I am still experiencing this issue, and have begun wondering if there might be a bug where dataset-metadata.json doesn't work with certain filetypes, though that seems a stretch to me. Just in case it is useful, the dataset in question is in CSV (as can be seen from the lone file name in the snippet above, but I figured it was worth explicitly pointing at).

svaningelgem commented 1 year ago

Same here. I saw somewhere "data" was used, but that didn't solve the issue too. I feel it's a wrong description in the docs, or it's not being picked up by Kaggle. Changing the metadata through Kaggles website works fine. But retrieving that metadata-json file doesn't show the entered information.

So if any help can be given, I'd be grateful.

dennisangemi commented 1 year ago

Same problem.

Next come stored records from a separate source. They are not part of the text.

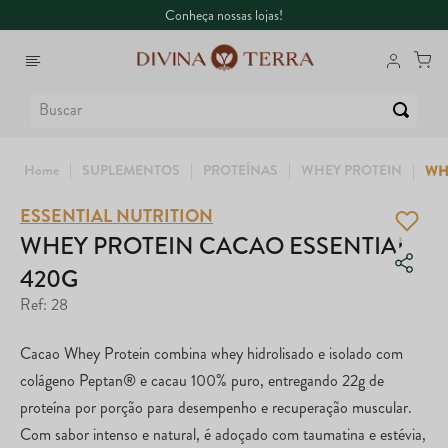
Conheça nossas lojas!
Buscar
SUPLEMENTOS
PROTEÍNAS
WHEY PROTEIN
WH
ESSENTIAL NUTRITION
1
º
6
º
Whey
Dux
WHEY PROTEIN CACAO ESSENTIAL
420G
2
º
7
º
Creatina
Colágeno
Ref
:
28
3
º
8
º
Ômega
Maca Peruana
Cacao Whey Protein combina whey hidrolisado e isolado com
4
º
9
º
Garrafa
Nac
colágeno Peptan® e cacau 100% puro, entregando 22g de
proteína por porção para desempenho e recuperação muscular.
5
º
10
º
Magnésio
Super Coffee
Com sabor intenso e natural, é adoçado com taumatina e estévia,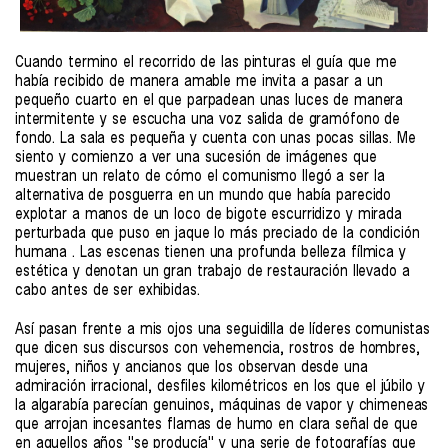
Cuando termino el recorrido de las pinturas el guía que me
había recibido de manera amable me invita a pasar a un
pequeño cuarto en el que parpadean unas luces de manera
intermitente y se escucha una voz salida de gramófono de
fondo. La sala es pequeña y cuenta con unas pocas sillas. Me
siento y comienzo a ver una sucesión de imágenes que
muestran un relato de cómo el comunismo llegó a ser la
alternativa de posguerra en un mundo que había parecido
explotar a manos de un loco de bigote escurridizo y mirada
perturbada que puso en jaque lo más preciado de la condición
humana . Las escenas tienen una profunda belleza fílmica y
estética y denotan un gran trabajo de restauración llevado a
cabo antes de ser exhibidas.
Así pasan frente a mis ojos una seguidilla de líderes comunistas
que dicen sus discursos con vehemencia, rostros de hombres,
mujeres, niños y ancianos que los observan desde una
admiración irracional, desfiles kilométricos en los que el júbilo y
la algarabía parecían genuinos, máquinas de vapor y chimeneas
que arrojan incesantes flamas de humo en clara señal de que
en aquellos años "se producía" y una serie de fotografías que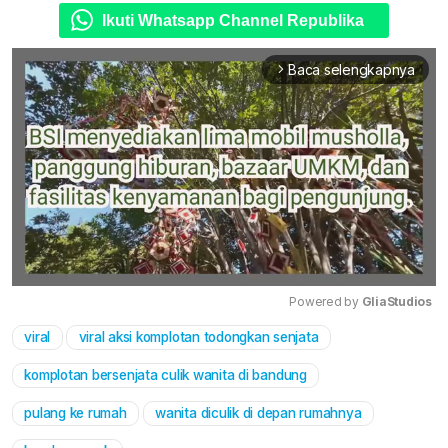
Ikuti Whatsapp Channel Republika
Baca selengkapnya
arrow_forward_ios
Powered by 
GliaStudios
viral
viral aksi komplotan todongkan senjata
Mute
komplotan bersenjata culik wanita di bandung
pulang ke rumah
wanita diculik di depan rumahnya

I thought I was doing something wrong (I followed frictionless data standards & kaggle docs), but there's probably a bug.

yonikremer commented 1 year ago

I have the same issue.

brunobastosg commented 1 year ago

I also have the same issue.

vitorStein commented 1 year ago

The error still persists, version 1.5.16. The workaround is to not send the resources key in the dataset-metadata.json. When the key is not found in the dataset-metadata.json, the information remains the same as already registered.